Mr Gallop was employed by Newport City Council (Newport) until he was dismissed in May 2008. During his employment, Mr Gallop complained of stress to Newport and was referred to its occupational health advisers (OH). OH wrote to Newport, saying that Mr Gallop had "stress-related symptoms" but there were no signs of clinical depression. On a number of occasions over the course of the next few years Mr Gallop was signed off sick, with what OH said was a work-related "stress-related illness". However, OH did not consider that Mr Gallop had a "depressive illness", or that he was "disabled", although it gave no explanation for that opinion.

After a return to work, Mr Gallop was suspended following bullying allegations against him and was subsequently dismissed.

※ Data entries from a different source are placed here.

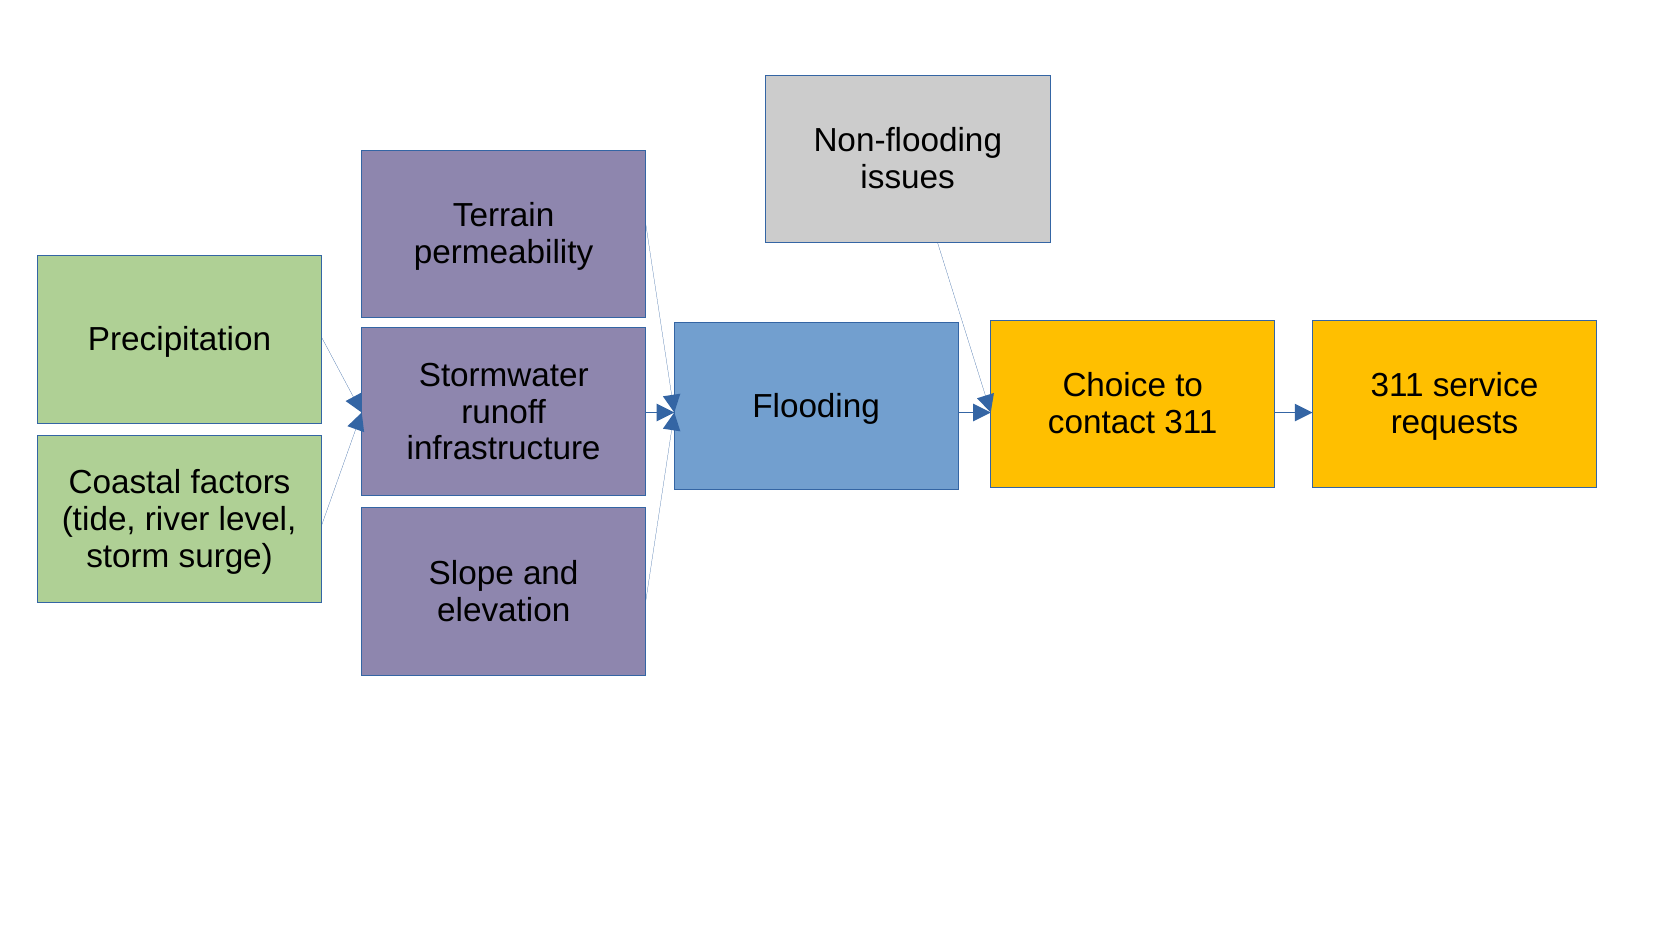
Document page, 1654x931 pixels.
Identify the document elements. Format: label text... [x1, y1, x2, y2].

text_box Coastal factors (tide, river level, storm surge) [37, 435, 322, 603]
text_box Slope and elevation [361, 507, 646, 676]
text_box Precipitation [37, 255, 322, 424]
text_box 311 service requests [1312, 320, 1597, 488]
text_box Stormwater runoff infrastructure [361, 327, 646, 496]
text_box Choice to contact 311 [990, 320, 1275, 488]
text_box Terrain permeability [361, 150, 646, 318]
text_box Non-flooding issues [765, 75, 1051, 243]
text_box Flooding [674, 322, 959, 490]
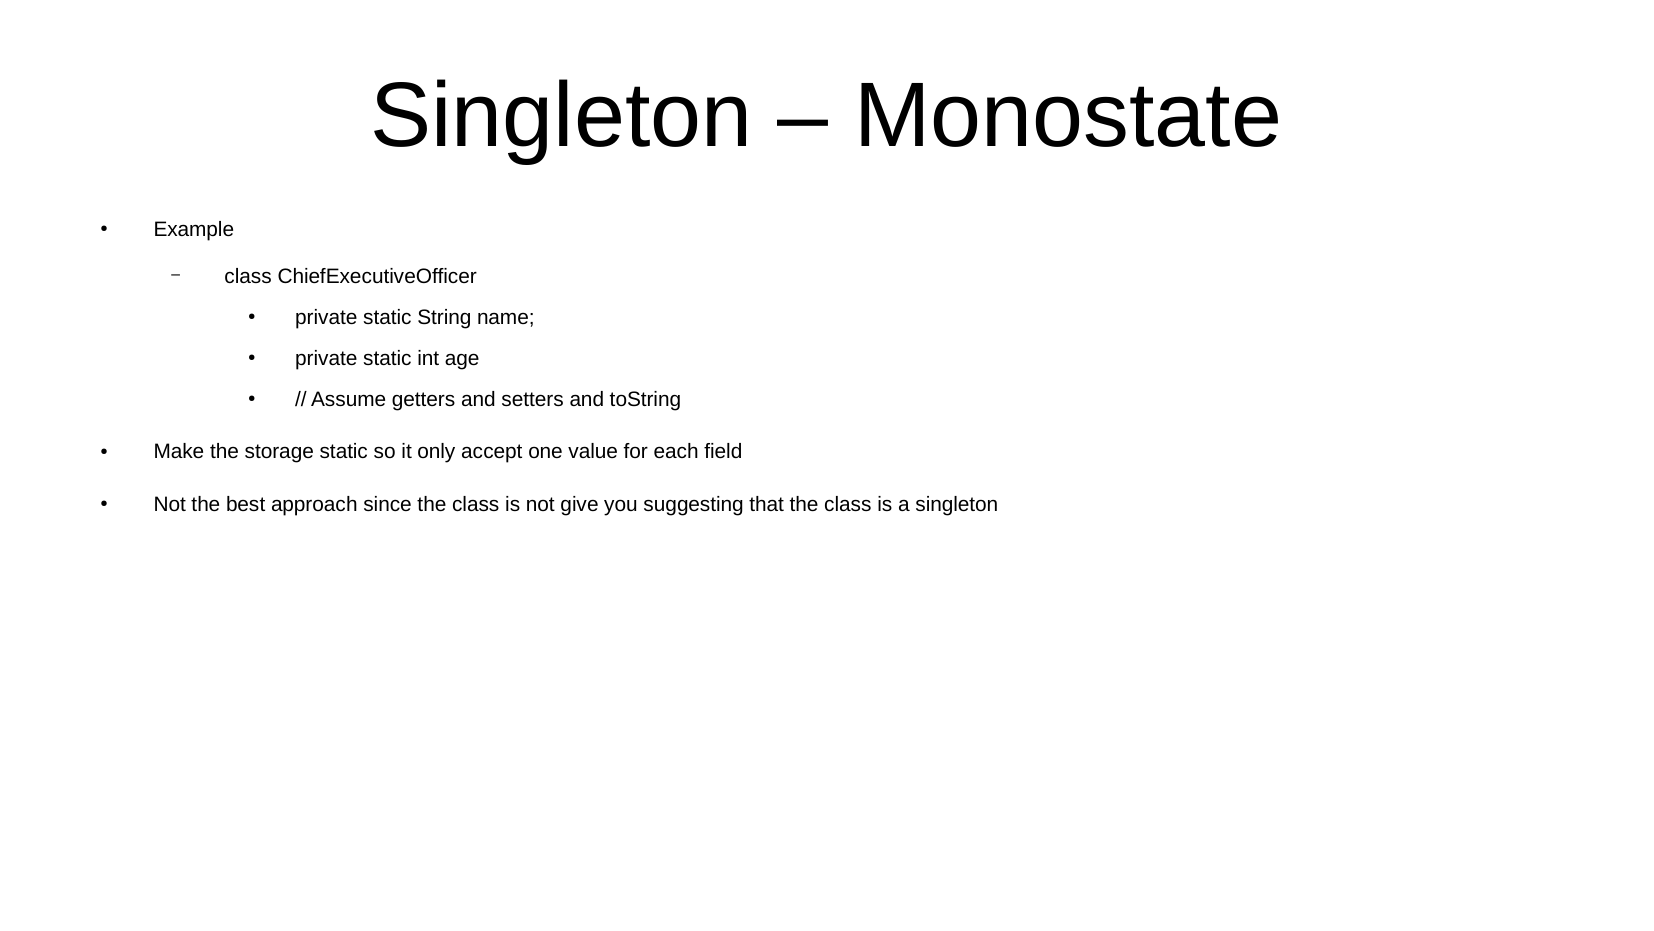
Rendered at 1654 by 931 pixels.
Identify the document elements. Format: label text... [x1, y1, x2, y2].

list Example class ChiefExecutiveOfficer private static String name; private static int age // Assume getters and setters and toString Make the storage static so it only accept one value for each field Not the best approach since the class is not give you suggesting that the class is a singleton [82, 217, 1621, 916]
title Singleton – Monostate [82, 37, 1571, 193]
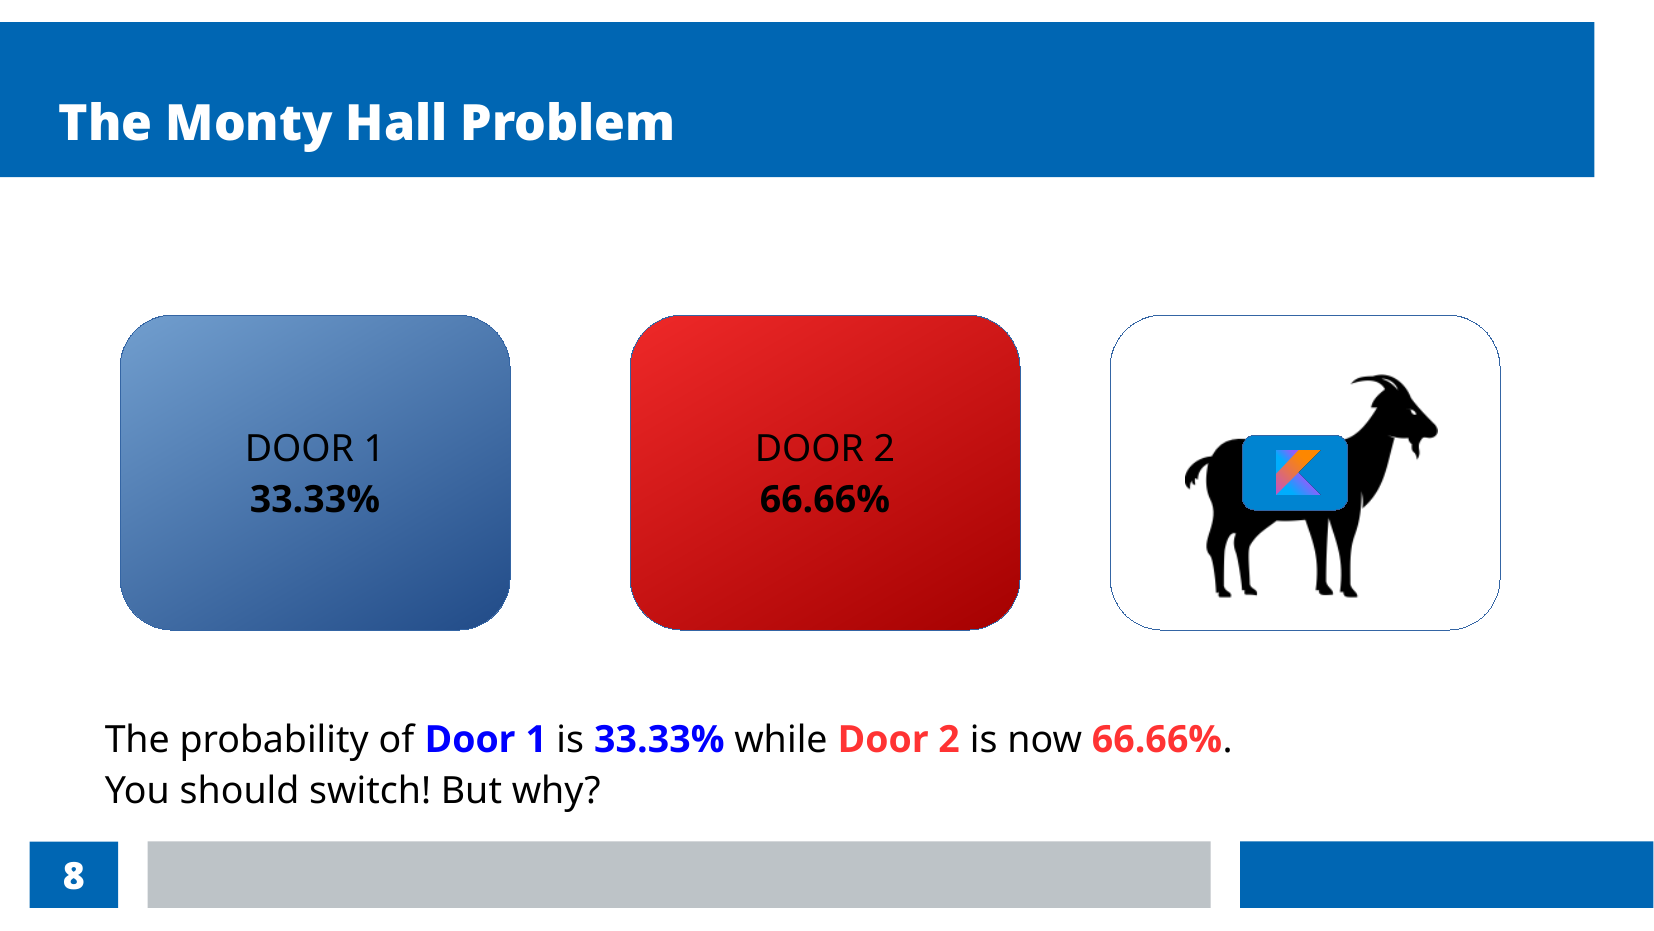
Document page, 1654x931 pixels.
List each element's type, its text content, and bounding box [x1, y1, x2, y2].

text_box The probability of Door 1 is 33.33% while Door 2 is now 66.66%. You should switch! But why? [90, 705, 1441, 931]
text_box DOOR 1 33.33% [120, 315, 511, 631]
text_box [1242, 435, 1348, 511]
title The Monty Hall Problem [59, 44, 1595, 156]
picture [1185, 359, 1438, 613]
text_box DOOR 2 66.66% [630, 315, 1021, 631]
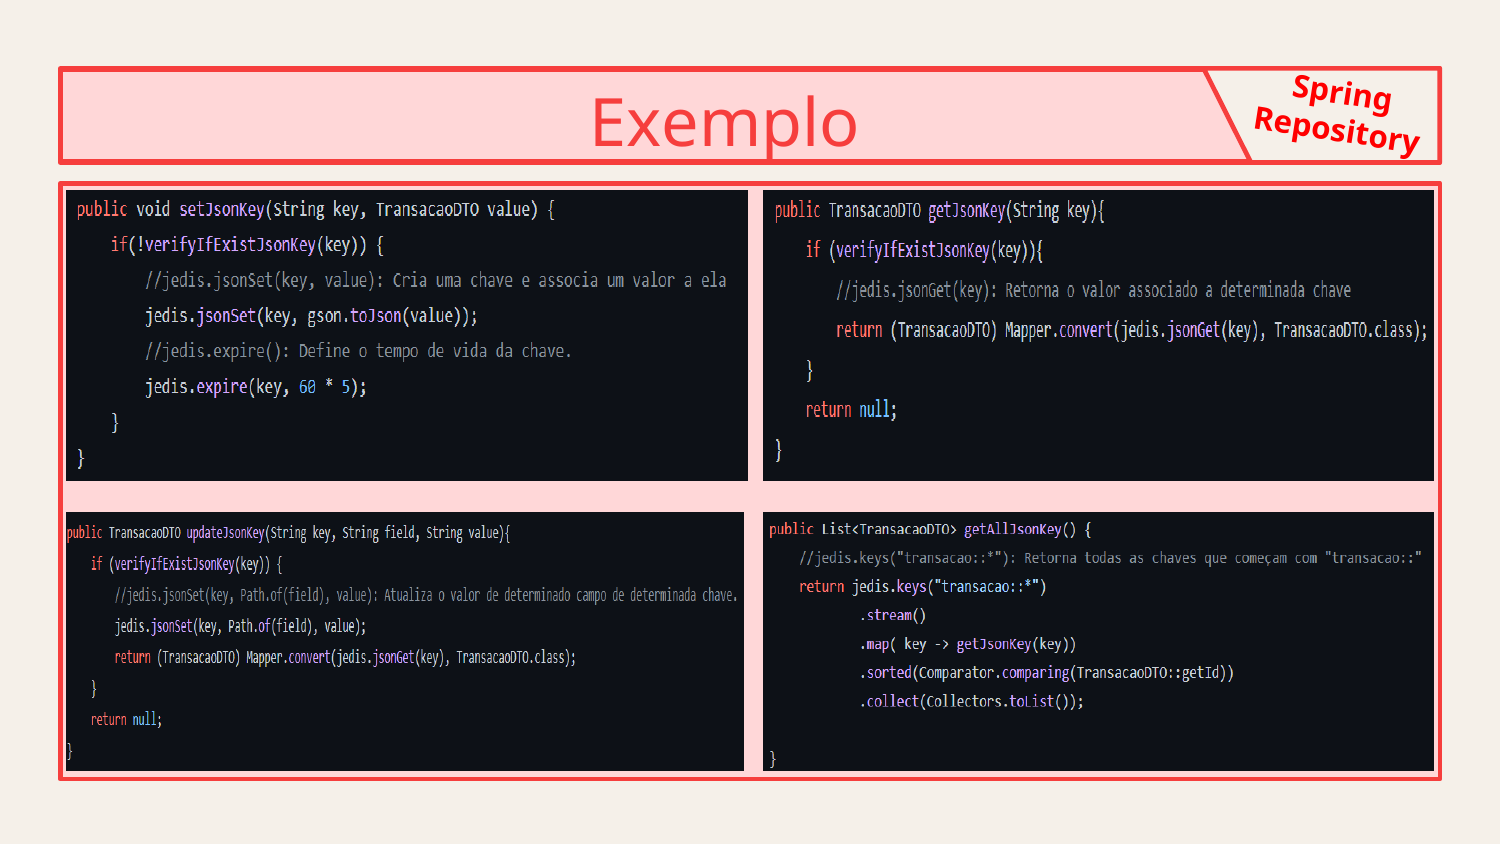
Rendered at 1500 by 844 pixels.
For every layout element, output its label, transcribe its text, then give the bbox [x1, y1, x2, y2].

title Exemplo [207, 72, 1200, 167]
text_box Spring Repository [1176, 43, 1489, 273]
picture [66, 190, 748, 481]
picture [763, 512, 1434, 771]
picture [763, 190, 1434, 481]
picture [66, 512, 744, 771]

Mr Gallop brought claims for unfair dismissal, direct disability discrimination and failure to make reasonable adjustments in the employment tribunal. The tribunal upheld his unfair dismissal claim, but dismissed his discrimination claims on the basis that at no material time did Newport know, or ought reasonably to have known, of Mr Gallop's disability. The EAT upheld that decision, but it was overturned by the Court of Appeal. The court held that Newport had been wrong to accept OH's opinion that Mr Gallop was not disabled. It had failed to ask OH the right specific questions, and it was the ultimate responsibility of the employer to apply its own mind to the test on whether an employee was disabled or not. The court remitted the disability discrimination claims back to a differently constituted employment tribunal.

On remittal, the tribunal dismissed Mr Gallop's discrimination claims and he appealed again to the EAT.

The EAT dismissed the appeal and made the following findings in relation to the disability discrimination claim:

  • Mr Gallop's argument that the knowledge of disability of one employee (in this case, OH) must be imputed to all employees was misconceived in the context of direct discrimination. The focus should be on the employee committing the alleged discriminatory acts and on their state of knowledge and state of mind. The decision under question was solely that of one particular manager. What had to be addressed was the mental thought process of that decision-maker and not that of those providing information to that person, unless it could be considered a joint decision;
  • The statutory code of practice states that employers are unlikely to be able to argue that they have no knowledge of disability if an employee or agent of the employer – e.g. HR, OH or a recruitment consultant – knows of the disability.  However, while this establishes practical guidance that should be taken into account by the tribunal when considering knowledge of disability, it is only guidance. It does not establish a principle of imputed knowledge of general application;
  • It was correct for the employment tribunal to concentrate on the state of mind of the decision-maker in the disciplinary process, as he was solely responsible for taking the decision to dismiss. The EAT held that the tribunal was entitled to conclude that the decision-maker had no actual knowledge of Mr Gallop's disability, and there was no evidence his decision to dismiss was because of an intention or motivation stemming from Mr Gallop's disability;
  • There was no evidence that anybody involved in the dismissal process had acted as they had done because of Mr Gallop's disability, and this point had not been raised with the witnesses during cross examination in the remitted hearing.

What does this mean for employers?

Employers should be aware that this case, while useful in the context of direct disability discrimination claims, has no bearing on the question of knowledge in reasonable adjustment claims. Employers will not escape the duty to make reasonable adjustments where they should reasonably have known about an individual's disability and the substantial detriment they suffer. This means that employers should take steps to find out about disabilities and have systems in place to do so.